-Latest Hometrack UK Cities House Price Index saw annual prices rise by 14.1% in Bristol
-Bristol marks a trend whereby large regional cities have registered the highest quarterly growth rates
-Referendum expected to hit housing turnover hardest, but Hometrack also expects a rapid deacceleration in house price growth across all cities in 2016H2.
The latest Hometrack UK Cities House Price Index reveals that Bristol has become the first city outside of the South East to see house prices rise at a faster rate than London for more than six years (January 2010).
Year on year house price inflation in Bristol reached 14.1% in May as it surpassed London (13.8%) and Cambridge (13.4%) to top the Index. This is part of trend whereby large regional cities have registered the highest growth rates over the past three months, led by Liverpool (5.4%), Bristol (4.2%), Manchester (3.9%) and Leeds (3.7%) driven by an improving economic outlook and strong demand from investors ahead of the stamp duty deadline on 1 April 2016. Overall city level house price inflation rose from 10.8% in April to 11.2% in May.
However, London was one of eight cities to register slower year on year growth, slowing from 14.2% in April to 13.8% in May. Hometrack expects to see a rapid deceleration in house price growth throughout the remainder of 2016, particularly in London, as buyers adopt a wait and see approach to assess the short term impact on financial markets and the economy at large in the wake of the EU vote.
Richard Donnell, Insight Director at Hometrack says: “House price inflation in major cities outside of London and the South East, such as Bristol and Liverpool has been accelerating but it is now expected to slow towards low single digits in the coming months as demand cools on the back of the EU referendum result. At present we expect housing market turnover to bear the brunt of increased uncertainty rather than house prices.

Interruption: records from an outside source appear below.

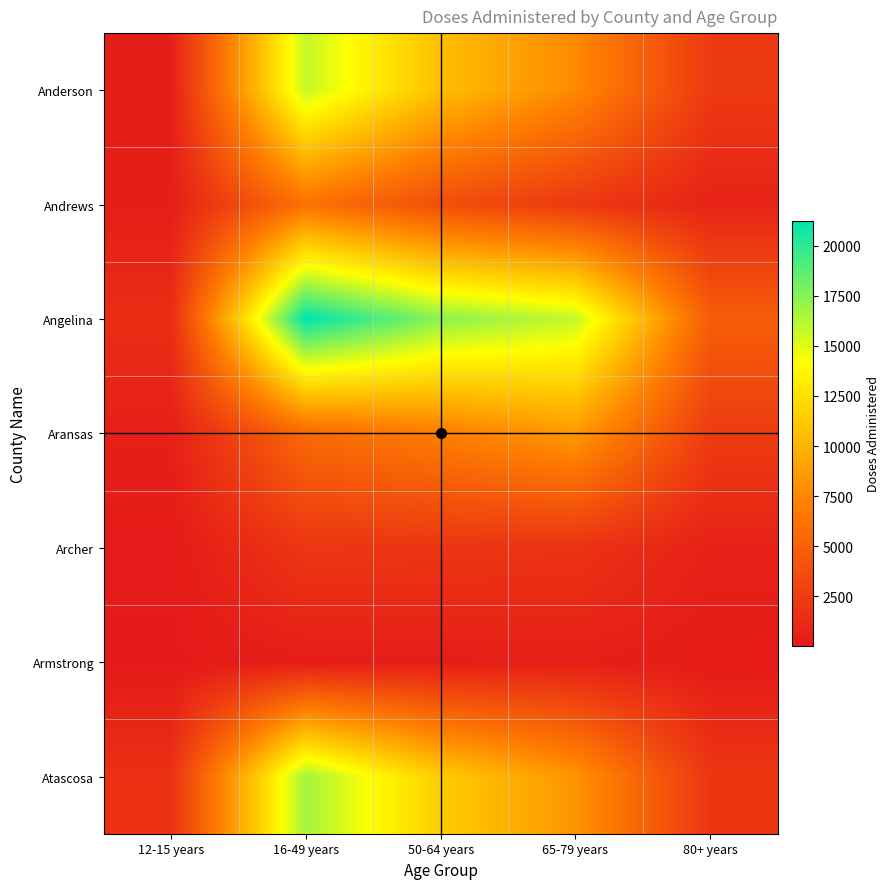

Reading right to left, extract all data points from this chart.

Anderson: 80+ years=2284	65-79 years=7645	50-64 years=10606	16-49 years=15776	12-15 years=400
Andrews: 80+ years=686	65-79 years=2198	50-64 years=3675	16-49 years=6135	12-15 years=345
Angelina: 80+ years=4789	65-79 years=15825	50-64 years=17380	16-49 years=21253	12-15 years=1403
Aransas: 80+ years=2415	65-79 years=8620	50-64 years=6956	16-49 years=5583	12-15 years=469
Archer: 80+ years=578	65-79 years=1813	50-64 years=1971	16-49 years=2039	12-15 years=113
Armstrong: 80+ years=136	65-79 years=435	50-64 years=338	16-49 years=296	12-15 years=7
Atascosa: 80+ years=2078	65-79 years=8270	50-64 years=11411	16-49 years=16722	12-15 years=1638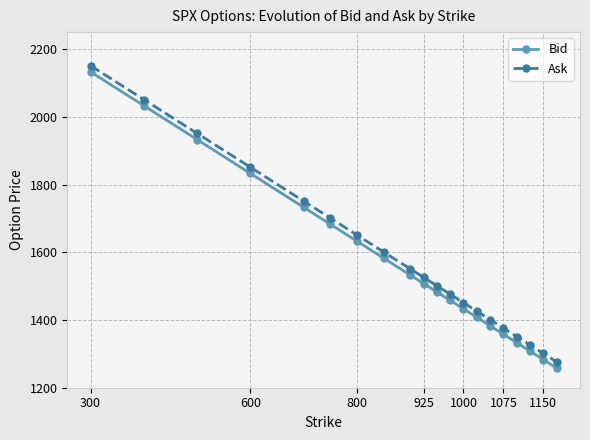

Reading left to right, list all the values displayed in this chart.

Bid: 2132.7	2032.7	1932.7	1832.7	1732.7	1682.7	1632.7	1582.7	1532.7	1507.7	1482.8	1457.8	1432.8	1407.8	1382.8	1357.8	1332.8	1307.8	1282.8	1257.8
Ask: 2150.9	2050.9	1951.0	1851.0	1751.0	1701.0	1651.0	1601.0	1551.1	1526.1	1501.1	1476.1	1451.1	1426.1	1401.1	1376.1	1351.1	1326.1	1301.1	1276.1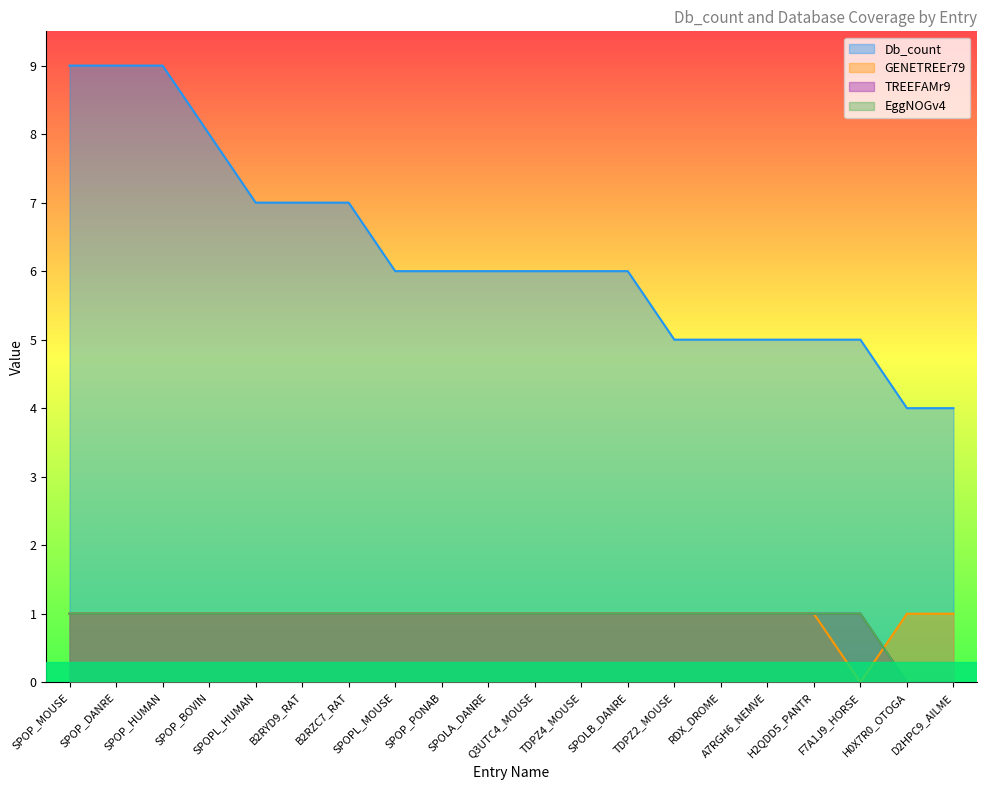

Count the TREEFAMr9 values in the range 1 to 2.

18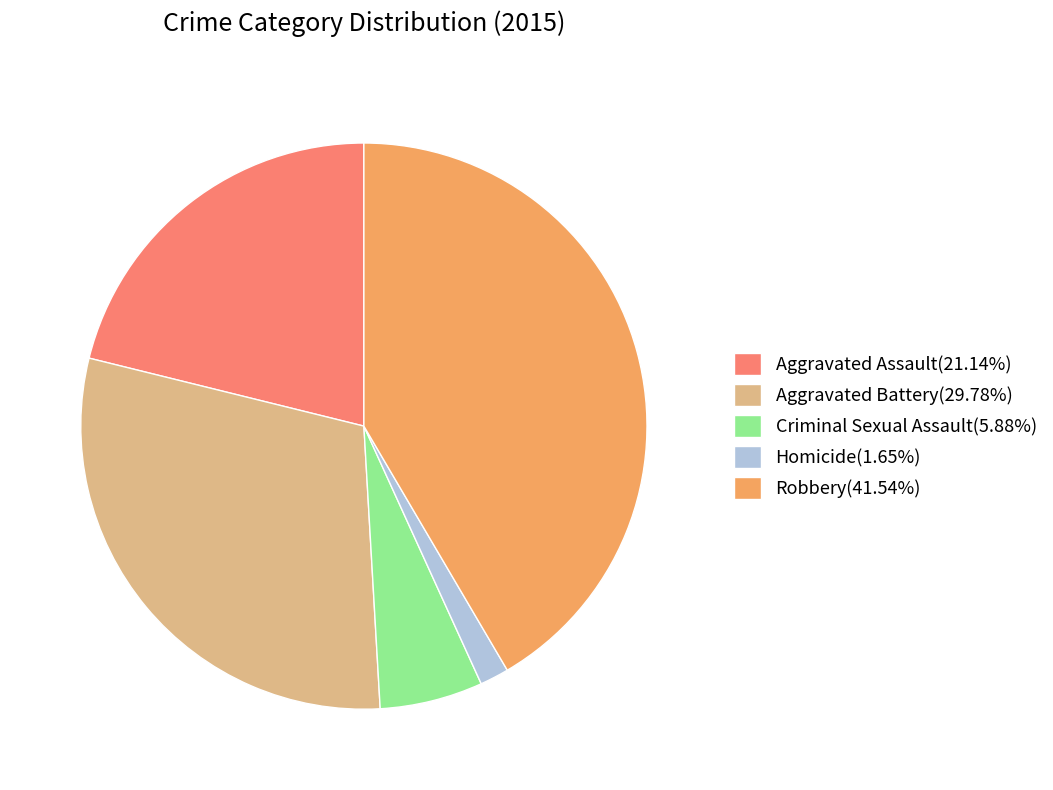

Combined, do Homicide(1.65%) and Robbery(41.54%) account for over 50%?

No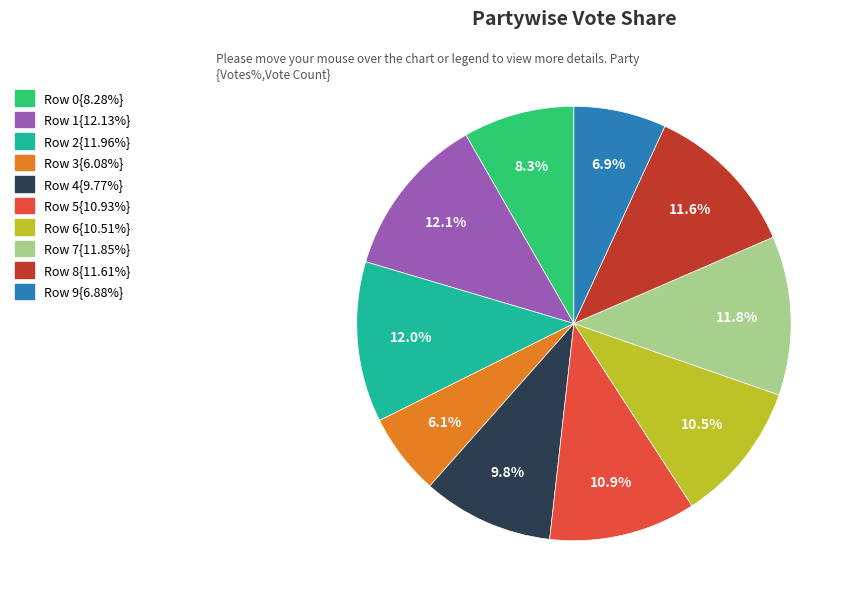

Is there any slice that represents more than half of the pie?

No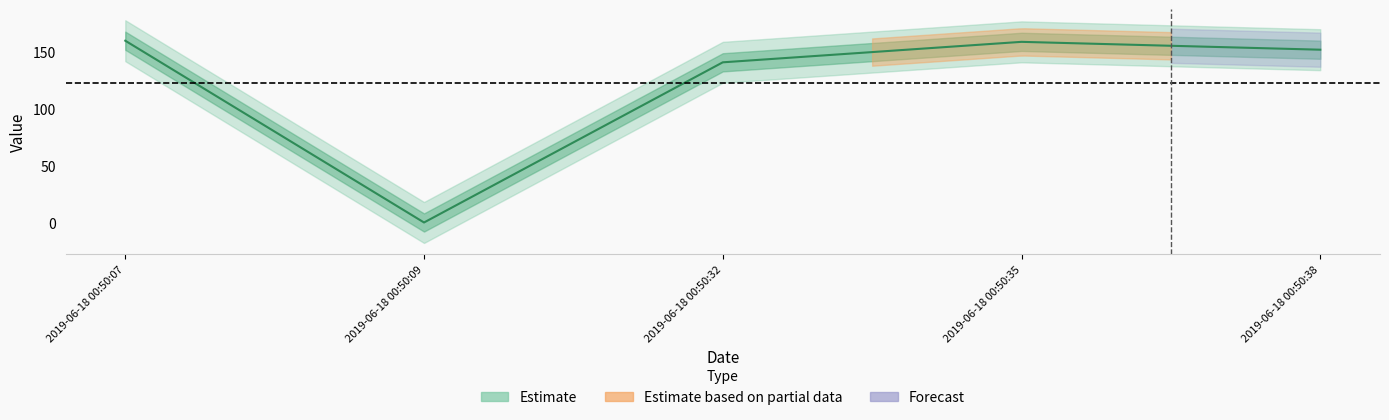

At which category does the data reach its first local valley?

2019-06-18 00:50:09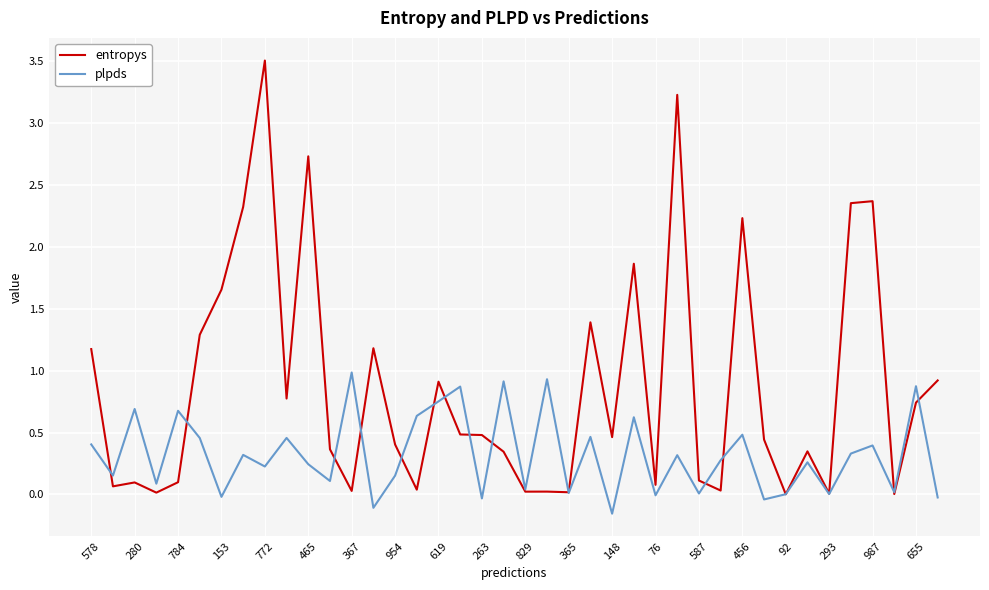

Which series has the largest total across all categories?

entropys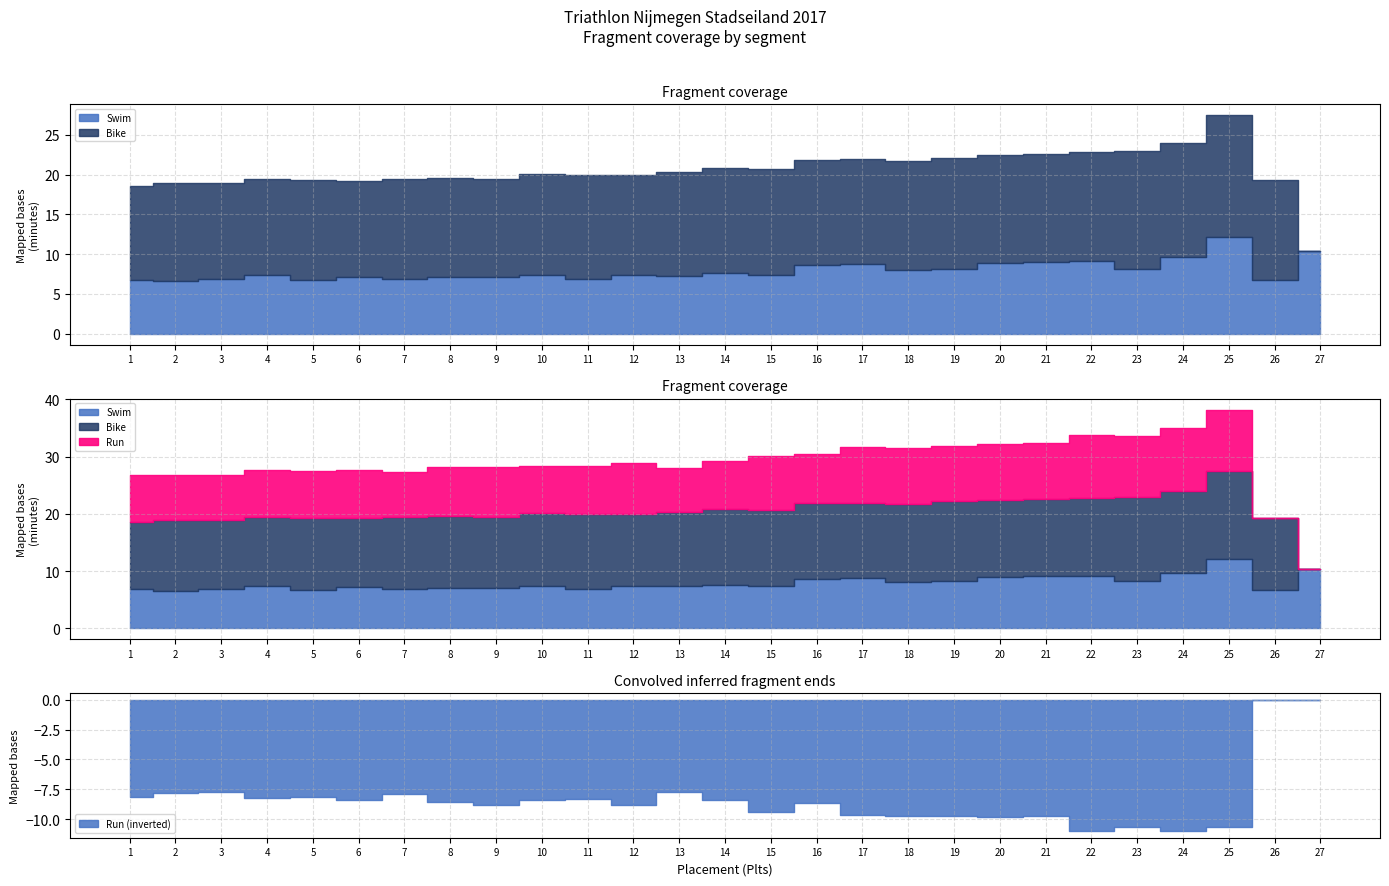

At 18, list the series in order from smallest to largest.

Swim, Run, Bike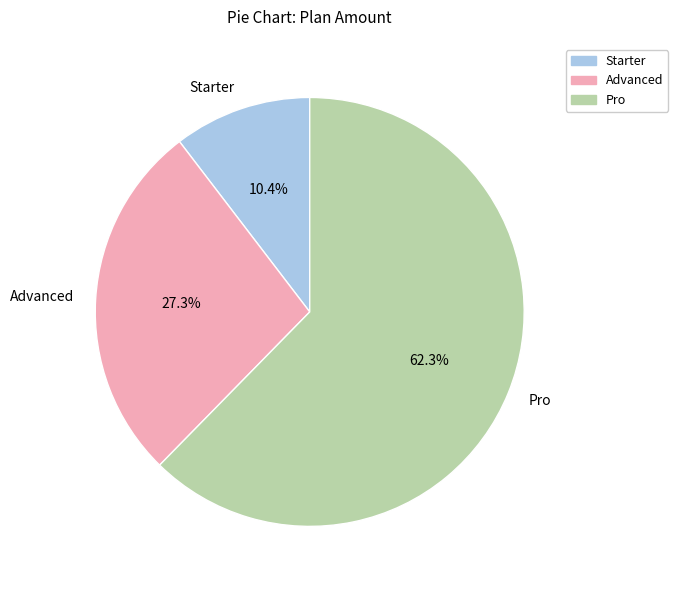

To the nearest percent, what percentage of the pie is Starter?

10%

“Standing back from the immediate turmoil in financial markets, the reality is that the fundamentals of the housing market remain unchanged with record low mortgage rates and a wide imbalance between supply and demand. The UK doesn’t have a problem with housing demand, the more important question is how many buyers and sellers feel confident to participate in the market in the near term.
“Market sentiment can change quickly and the sooner a clear picture emerges over the likely impact on the economy and the outlook for jobs and mortgage rates the sooner transaction volumes should stabilise and more buyers return to the market.”